Luxury goods bellwether LVMH reported a 9% rise in third quarter revenue on Tuesday, marking slower growth as inflation and economic turbulence dented shoppers' appetites for high end fashion.
LVMH, which owns labels including Louis Vuitton, Dior, Tiffany and Bulgari, said that revenue came to 19.96 billion euros ($21.16 billion), up 9% year-on-year, on an organic basis.
That was slightly below a Visible Alpha consensus for 11.5% growth.
The fashion and leather goods division, home to Louis Vuitton and Dior, recorded sales growth of 9%, compared to analysts' expectations for 10% growth.
LVMH is facing slowing demand for high end goods in the United States and Europe, where rising prices have prompted shoppers — especially younger generations — to pull back from a post-pandemic spending euphoria, while the recovery in China has been uneven.
LVMH is the first major global luxury firm to report earnings this quarter and gives investors an insight into what to expect from rivals. Hermes and Kering report on Oct. 24.

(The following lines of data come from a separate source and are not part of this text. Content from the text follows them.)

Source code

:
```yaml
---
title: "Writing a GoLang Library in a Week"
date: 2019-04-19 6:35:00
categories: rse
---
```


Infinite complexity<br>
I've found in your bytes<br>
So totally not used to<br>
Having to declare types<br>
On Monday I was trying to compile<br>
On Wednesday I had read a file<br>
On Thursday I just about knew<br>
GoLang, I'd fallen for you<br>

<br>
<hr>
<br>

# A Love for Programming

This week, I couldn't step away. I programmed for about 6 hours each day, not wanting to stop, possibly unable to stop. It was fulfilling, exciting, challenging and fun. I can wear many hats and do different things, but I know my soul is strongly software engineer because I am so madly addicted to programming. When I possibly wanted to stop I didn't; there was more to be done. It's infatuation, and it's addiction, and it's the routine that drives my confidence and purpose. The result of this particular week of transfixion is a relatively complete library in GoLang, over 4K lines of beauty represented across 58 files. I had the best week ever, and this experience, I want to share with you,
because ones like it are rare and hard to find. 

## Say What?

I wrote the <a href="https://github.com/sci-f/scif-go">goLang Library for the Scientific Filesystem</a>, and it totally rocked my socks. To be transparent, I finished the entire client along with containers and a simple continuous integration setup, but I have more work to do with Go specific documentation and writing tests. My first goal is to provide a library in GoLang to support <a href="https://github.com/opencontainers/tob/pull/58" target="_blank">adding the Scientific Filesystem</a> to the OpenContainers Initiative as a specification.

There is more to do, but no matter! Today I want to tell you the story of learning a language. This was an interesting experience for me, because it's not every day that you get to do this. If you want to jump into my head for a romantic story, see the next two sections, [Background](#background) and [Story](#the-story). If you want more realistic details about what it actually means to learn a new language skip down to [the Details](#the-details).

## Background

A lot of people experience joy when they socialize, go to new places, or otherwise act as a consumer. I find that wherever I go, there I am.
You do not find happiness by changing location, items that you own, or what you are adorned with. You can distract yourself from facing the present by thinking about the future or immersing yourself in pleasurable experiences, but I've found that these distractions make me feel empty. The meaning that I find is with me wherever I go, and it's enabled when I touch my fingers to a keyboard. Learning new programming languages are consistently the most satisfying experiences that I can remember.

Investors have recently lowered their expectations for the luxury sector and around 96 billion euros has been knocked off the value of LVMH since April.
The French luxury group was last month unseated as Europe's most valuable listed company after a 2-1/2 year long reign by Danish drugmaker Novo Nordisk, which was boosted by the growth of anti-obesity drug Wegovy.